Usher, la fondazione e i suoi volontari, come spiega Burman, non sono inventati: esistono davvero. «La sfida per me era costruire una finzione che si appoggiasse lievemente su questi dati reali senza alterarli». E l’edificio immaginario che il regista pone sulla realtà ha tutte le caratteristiche di una parabola, non troppo lontana da quella evangelica del figliol prodigo anche se libera dall’elemento cristiano della colpa e del perdono: «Ariel nella sua vita ha abbandonato tutti gli strumenti che il padre gli ha fornito nella sua infanzia, e non può progredire nel suo cammino per diventare un uomo finché non li recupera, finché non accetta il padre e rinuncia a tutte le sue pretese di normalità», spiega Burman. E difatti in questo percorso metaforico Usher non è il padre pronto a perdonare la pecorella smarrita, ma un dio imperscrutabile – la madre di Ariel non sembra neanche essere mai esistita – che pone davanti al figlio una serie di prove.

Come Dio per i credenti, dice Burman, «sappiamo che c’è ma non lo possiamo vedere». Il suo piano appare indecifrabile, finché alla fine la trama della sua volontà non si rivela nella sua «perfezione», quando tutti gli elementi del puzzle assumono il loro posto prestabilito. «Sarebbe buffo pensare che per chi crede sia contemplabile l’idea che Dio non sia perfetto, che commetta errori», commenta Burman. Intanto, Ariel gira smarrito per Buenos Aires – tutte le sue certezze vacillano e in particolare quella per cui si fa qualcosa solo per riceverne un’altra in cambio. Il suo rapporto sentimentale si sgretola, le sue cose vengono rubate, la donna che desidera è un’ortodossa a cui non è consentito parlare.

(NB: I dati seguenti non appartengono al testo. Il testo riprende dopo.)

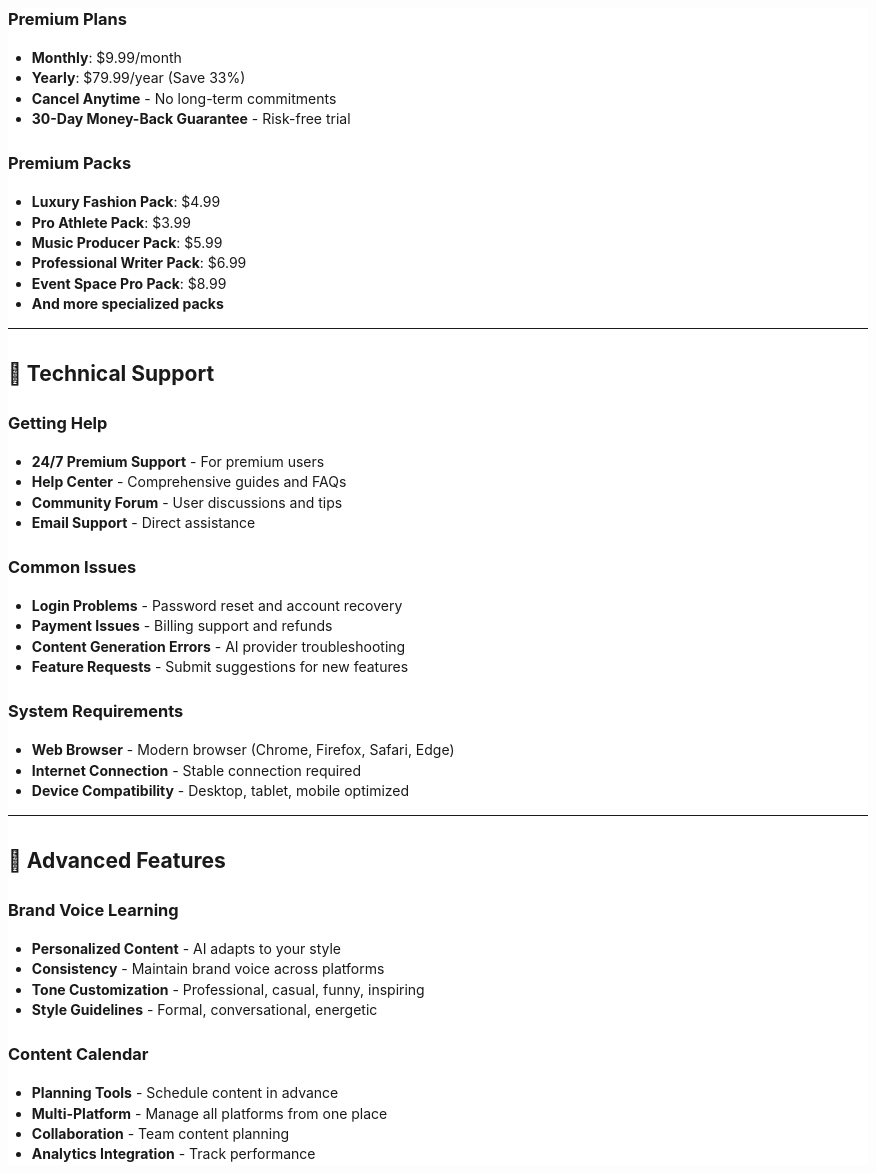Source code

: ### Premium Plans
- **Monthly**: $9.99/month
- **Yearly**: $79.99/year (Save 33%)
- **Cancel Anytime** - No long-term commitments
- **30-Day Money-Back Guarantee** - Risk-free trial

### Premium Packs
- **Luxury Fashion Pack**: $4.99
- **Pro Athlete Pack**: $3.99
- **Music Producer Pack**: $5.99
- **Professional Writer Pack**: $6.99
- **Event Space Pro Pack**: $8.99
- **And more specialized packs**

---

## 🔧 Technical Support

### Getting Help
- **24/7 Premium Support** - For premium users
- **Help Center** - Comprehensive guides and FAQs
- **Community Forum** - User discussions and tips
- **Email Support** - Direct assistance

### Common Issues
- **Login Problems** - Password reset and account recovery
- **Payment Issues** - Billing support and refunds
- **Content Generation Errors** - AI provider troubleshooting
- **Feature Requests** - Submit suggestions for new features

### System Requirements
- **Web Browser** - Modern browser (Chrome, Firefox, Safari, Edge)
- **Internet Connection** - Stable connection required
- **Device Compatibility** - Desktop, tablet, mobile optimized

---

## 🚀 Advanced Features

### Brand Voice Learning
- **Personalized Content** - AI adapts to your style
- **Consistency** - Maintain brand voice across platforms
- **Tone Customization** - Professional, casual, funny, inspiring
- **Style Guidelines** - Formal, conversational, energetic

### Content Calendar
- **Planning Tools** - Schedule content in advance
- **Multi-Platform** - Manage all platforms from one place
- **Collaboration** - Team content planning
- **Analytics Integration** - Track performance
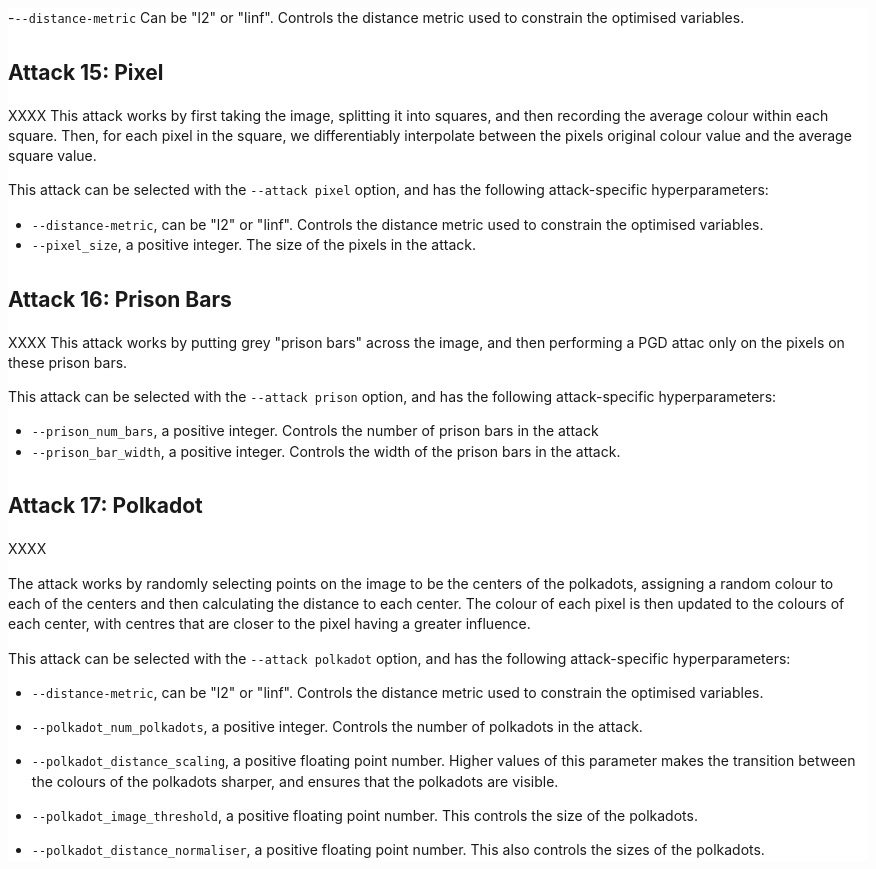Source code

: -``--distance-metric`` Can be "l2" or "linf". Controls the distance metric used to constrain the optimised variables.

## Attack 15: Pixel
XXXX
This attack works by first taking the image, splitting it into squares, and then recording the average colour within each square.
Then, for each pixel in the square, we differentiably interpolate between the pixels original colour value and the average square value.

This attack can be selected with the  ``--attack pixel`` option, and has the following attack-specific hyperparameters:

- ``--distance-metric``, can be "l2" or "linf". Controls the distance metric used to constrain the optimised variables.
- ``--pixel_size``, a positive integer. The size of the pixels in the attack.

## Attack 16: Prison Bars
XXXX
This attack works by putting grey "prison bars" across the image, and then performing a PGD attac only on the pixels on these prison bars.

This attack can be selected with the  ``--attack prison`` option, and has the following attack-specific hyperparameters:

- ``--prison_num_bars``, a positive integer. Controls the number of prison bars in the attack
- ``--prison_bar_width``, a positive integer. Controls the width of the prison bars in the attack.

## Attack 17: Polkadot

XXXX

The attack works by randomly selecting points on the image to be the centers of the polkadots, assigning a random colour to each
of the centers and then calculating the distance to each center. The colour of each pixel is then updated to the colours of each center,
with centres that are closer to the pixel having a greater influence.

This attack can be selected with the  ``--attack polkadot`` option, and has the following attack-specific hyperparameters:

- ``--distance-metric``, can be "l2" or "linf". Controls the distance metric used to constrain the optimised variables.

- ``--polkadot_num_polkadots``, a positive integer. Controls the number of polkadots in the attack.

- ``--polkadot_distance_scaling``, a positive floating point number. Higher values of this parameter makes the transition between the colours of the polkadots sharper, and ensures that the polkadots are visible.

- ``--polkadot_image_threshold``, a positive floating point number. This controls the size of the polkadots.

- ``--polkadot_distance_normaliser``, a positive floating point number. This also controls the sizes of the polkadots.
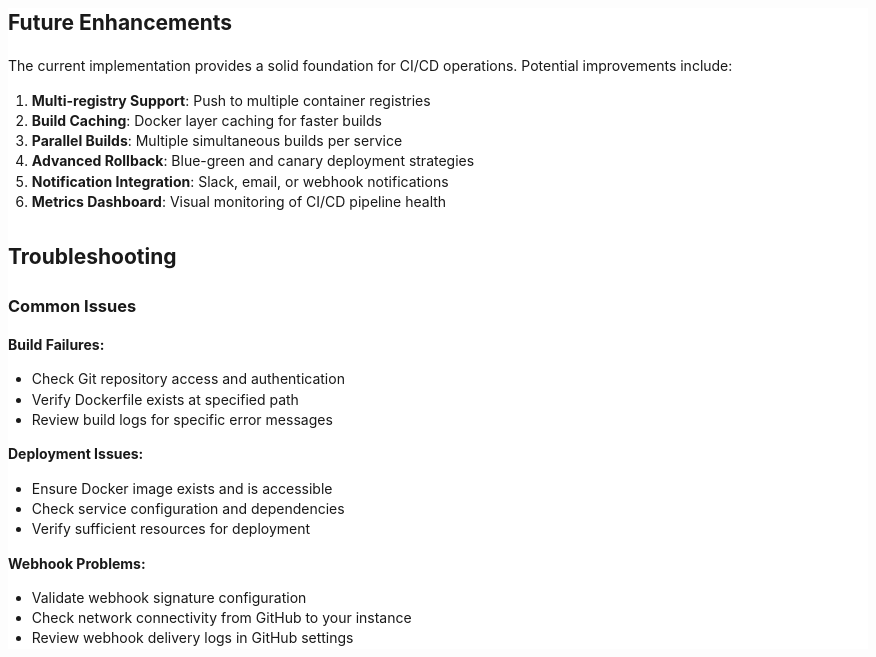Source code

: ## Future Enhancements

The current implementation provides a solid foundation for CI/CD operations. Potential improvements include:

1. **Multi-registry Support**: Push to multiple container registries
2. **Build Caching**: Docker layer caching for faster builds
3. **Parallel Builds**: Multiple simultaneous builds per service
4. **Advanced Rollback**: Blue-green and canary deployment strategies
5. **Notification Integration**: Slack, email, or webhook notifications
6. **Metrics Dashboard**: Visual monitoring of CI/CD pipeline health

## Troubleshooting

### Common Issues

**Build Failures:**
- Check Git repository access and authentication
- Verify Dockerfile exists at specified path
- Review build logs for specific error messages

**Deployment Issues:**
- Ensure Docker image exists and is accessible
- Check service configuration and dependencies
- Verify sufficient resources for deployment

**Webhook Problems:**
- Validate webhook signature configuration
- Check network connectivity from GitHub to your instance
- Review webhook delivery logs in GitHub settings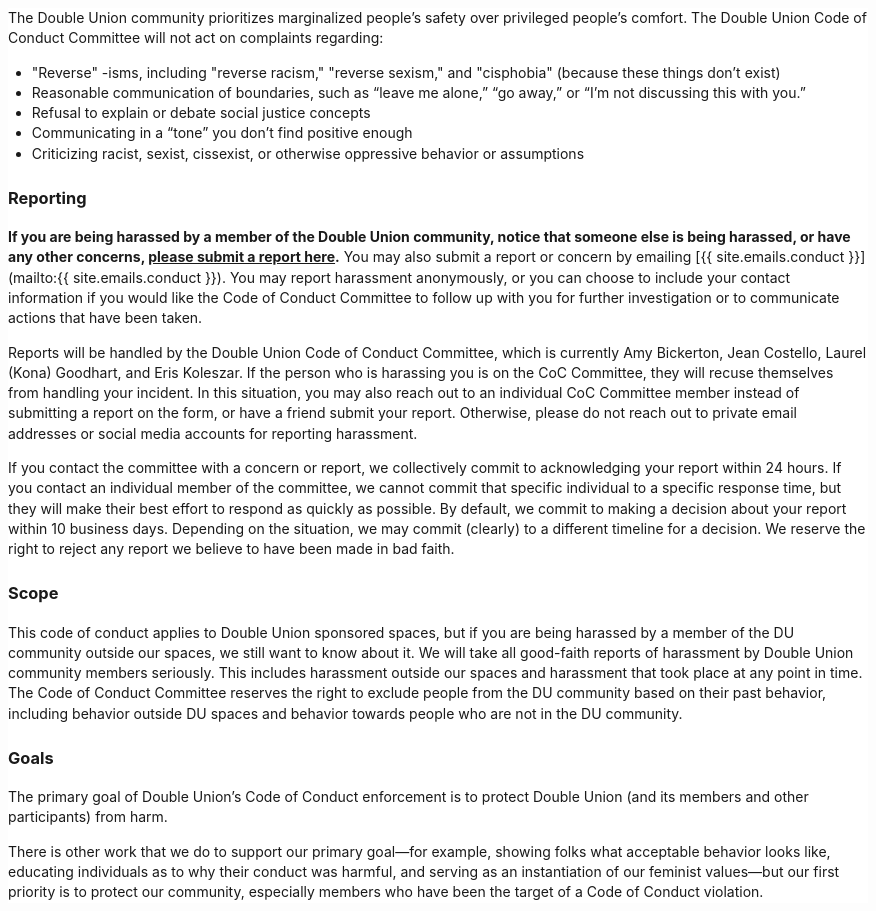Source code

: The Double Union community prioritizes marginalized people’s safety over privileged people’s comfort. The Double Union Code of Conduct Committee will not act on complaints regarding:

* "Reverse" -isms, including "reverse racism," "reverse sexism," and "cisphobia" (because these things don’t exist)
* Reasonable communication of boundaries, such as “leave me alone,” “go away,” or “I’m not discussing this with you.”
* Refusal to explain or debate social justice concepts
* Communicating in a “tone” you don’t find positive enough
* Criticizing racist, sexist, cissexist, or otherwise oppressive behavior or assumptions

### Reporting

**If you are being harassed by a member of the Double Union community, notice that someone else is being harassed, or have any other concerns, [please submit a report here](https://docs.google.com/forms/d/e/1FAIpQLScijkJU_G43u-GJ69-PJEpuWgrUMZEpgVHXj0fkw_YCkU9n4A/viewform).** You may also submit a report or concern by emailing [{{ site.emails.conduct }}](mailto:{{ site.emails.conduct }}). You may report harassment anonymously, or you can choose to include your contact information if you would like the Code of Conduct Committee to follow up with you for further investigation or to communicate actions that have been taken.

Reports will be handled by the Double Union Code of Conduct Committee, which is currently Amy Bickerton, Jean Costello, Laurel (Kona) Goodhart, and Eris Koleszar. If the person who is harassing you is on the CoC Committee, they will recuse themselves from handling your incident. In this situation, you may also reach out to an individual CoC Committee member instead of submitting a report on the form, or have a friend submit your report. Otherwise, please do not reach out to private email addresses or social media accounts for reporting harassment.

If you contact the committee with a concern or report, we collectively commit to acknowledging your report within 24 hours. If you contact an individual member of the committee, we cannot commit that specific individual to a specific response time, but they will make their best effort to respond as quickly as possible. By default, we commit to making a decision about your report within 10 business days. Depending on the situation, we may commit (clearly) to a different timeline for a decision. We reserve the right to reject any report we believe to have been made in bad faith.

### Scope

This code of conduct applies to Double Union sponsored spaces, but if you are being harassed by a member of the DU community outside our spaces, we still want to know about it. We will take all good-faith reports of harassment by Double Union community members seriously. This includes harassment outside our spaces and harassment that took place at any point in time. The Code of Conduct Committee reserves the right to exclude people from the DU community based on their past behavior, including behavior outside DU spaces and behavior towards people who are not in the DU community.

### Goals

The primary goal of Double Union’s Code of Conduct enforcement is to protect Double Union (and its members and other participants) from harm.

There is other work that we do to support our primary goal—for example, showing folks what acceptable behavior looks like, educating individuals as to why their conduct was harmful, and serving as an instantiation of our feminist values—but our first priority is to protect our community, especially members who have been the target of a Code of Conduct violation.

Tra le sue influenze Daniel Burman cita i fratelli Coen, e in particolare il loro A Serious Man che poneva il protagonista, un novello Giobbe nell’America degli anni Sessanta, davanti al dilemma del volere di Dio. «Perché ci fa porre delle domande se non ci sono risposte?» chiedeva sconsolato a un rabbino. Nella visione decisamente laica dei Coen brothers però non era dato capire se fosse la mano divina a mettere a dura prova il protagonista: non c’era un puzzle da ricomporre ma solo un uragano pronto a spazzare via la città.

Quella di Ariel è in fondo una ricerca diversa: delle proprie radici e conseguentemente del proprio posto nel mondo, «di un destino che non gli viene imposto. Piuttosto fortemente suggerito», scherza il regista. Un percorso a ritroso che è anche quello di Burman stesso, nato e cresciuto per vent’anni a El Once: «È il posto in cui ho lasciato la mia infanzia, ogni tanto mi piace tornare e vedere che è ancora lì». Con il suo ritorno all’infanzia e alla vita che aveva lasciato in sospeso Ariel percorre la strada che lo porta ad abbandonare un desiderio che «non è reale», ma piuttosto l’ostacolo sulla via di una completezza che è essa stessa solo un’illusione.